東大・柳川範之教授が語る「人生100年時代」の働き方

──キャリアをどう考えればいいか悩んでいる就活生が多いと思います。どうすればいいでしょうか。

 キャリアには正解なんてないという割り切りが必要です。私も今は大学で教えていますが、もしかしたら違う仕事の方が楽しく働けたかもしれません。でも誰も全ての選択肢を試せないので、何が一番いいかは、誰にも分からない。キャリアというのはしょせんそんなものです。分からない中で、手探りで、動ける範囲で動いて、ベターなものを探すしかない。

 そのベースとして必要なのは好奇心です。
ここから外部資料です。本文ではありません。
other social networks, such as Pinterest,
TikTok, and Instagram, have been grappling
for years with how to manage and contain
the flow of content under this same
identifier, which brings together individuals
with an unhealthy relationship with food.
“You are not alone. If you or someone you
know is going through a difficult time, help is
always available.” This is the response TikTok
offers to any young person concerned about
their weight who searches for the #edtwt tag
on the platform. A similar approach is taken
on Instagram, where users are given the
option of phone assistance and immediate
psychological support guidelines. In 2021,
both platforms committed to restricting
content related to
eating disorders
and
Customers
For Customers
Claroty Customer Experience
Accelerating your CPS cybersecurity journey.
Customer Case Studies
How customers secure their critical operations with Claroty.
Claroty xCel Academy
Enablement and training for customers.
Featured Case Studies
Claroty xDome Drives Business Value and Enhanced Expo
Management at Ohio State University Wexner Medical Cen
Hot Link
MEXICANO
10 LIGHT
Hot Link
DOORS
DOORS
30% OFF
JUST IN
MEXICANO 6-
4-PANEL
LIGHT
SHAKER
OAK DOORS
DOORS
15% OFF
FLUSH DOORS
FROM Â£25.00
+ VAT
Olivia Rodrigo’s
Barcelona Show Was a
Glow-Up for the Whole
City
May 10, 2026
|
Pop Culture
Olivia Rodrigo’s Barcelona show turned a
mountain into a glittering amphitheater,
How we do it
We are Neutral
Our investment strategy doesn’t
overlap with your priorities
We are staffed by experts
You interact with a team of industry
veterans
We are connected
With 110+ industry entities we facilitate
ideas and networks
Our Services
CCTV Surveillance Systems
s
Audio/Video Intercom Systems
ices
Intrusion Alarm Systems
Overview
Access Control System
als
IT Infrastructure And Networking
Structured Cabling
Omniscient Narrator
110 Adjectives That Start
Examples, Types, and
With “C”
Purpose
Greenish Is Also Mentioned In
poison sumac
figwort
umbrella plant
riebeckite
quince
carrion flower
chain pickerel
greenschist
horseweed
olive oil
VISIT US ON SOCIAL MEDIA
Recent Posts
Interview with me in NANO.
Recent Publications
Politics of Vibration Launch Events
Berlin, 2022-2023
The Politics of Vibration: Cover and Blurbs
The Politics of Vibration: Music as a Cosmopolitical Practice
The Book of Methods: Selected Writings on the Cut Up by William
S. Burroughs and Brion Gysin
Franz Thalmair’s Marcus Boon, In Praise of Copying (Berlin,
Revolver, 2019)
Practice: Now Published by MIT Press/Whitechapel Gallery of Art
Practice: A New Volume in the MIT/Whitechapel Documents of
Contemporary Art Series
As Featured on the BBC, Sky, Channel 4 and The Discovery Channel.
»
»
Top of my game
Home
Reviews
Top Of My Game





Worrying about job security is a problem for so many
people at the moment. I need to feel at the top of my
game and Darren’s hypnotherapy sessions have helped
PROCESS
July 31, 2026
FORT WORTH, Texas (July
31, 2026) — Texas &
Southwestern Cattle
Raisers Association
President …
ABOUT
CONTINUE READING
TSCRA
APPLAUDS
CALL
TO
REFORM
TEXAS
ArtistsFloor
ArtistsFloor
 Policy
何かを選ぶ、試すには、その仕事や会社が面白いのではないかという関心が不可欠なのです。

 子どもの頃には誰にでもあった好奇心ですが、学校教育を経てだんだんすり減っていきます。その好奇心を失わないこと、すり減った好奇心を取り戻し、まず幅広くいろいろなことに関心を寄せ、面白いと思う気持ちを持つこと。それさえあればなんとかなります。

──就活で、親がつい心配になり、子どもの好奇心の芽をつむこともありそうですね。

 親が口出ししないことが肝要です。本人の自主性と好奇心を伸ばす形でサポートしてあげてください。最近の子どもは真面目で親思いなので、親の望みや価値観をくんで、それに沿おうとする。こういう業界がいいんじゃないか、などと言わず、子どもに行きたい業界や会社の話をさせることです。よかれと思っていろいろ言いたい気持ちは分かりますが、親の世代は過去の30年しか知らない。子どもはこれからの50年を生きるのです。そこに過去の30年の価値観と経験は、ほとんど役に立ちません。

 昔はいい会社に就職できるかどうかで一生が決まることもありましたが、今や就職は一生を決めるものでもなんでもない。就職とは、その会社でどういう経験を積めるかということにすぎないのです。

 就活生は、これから5年、10年くらいをイメージして、どこでどんな経験を積むのが必要なのかを考え、就活に臨むのがいいでしょう。そして、会社に入ってもどのように働きたいか、今どんな知識が必要なのかを考え続け、学び続けてください。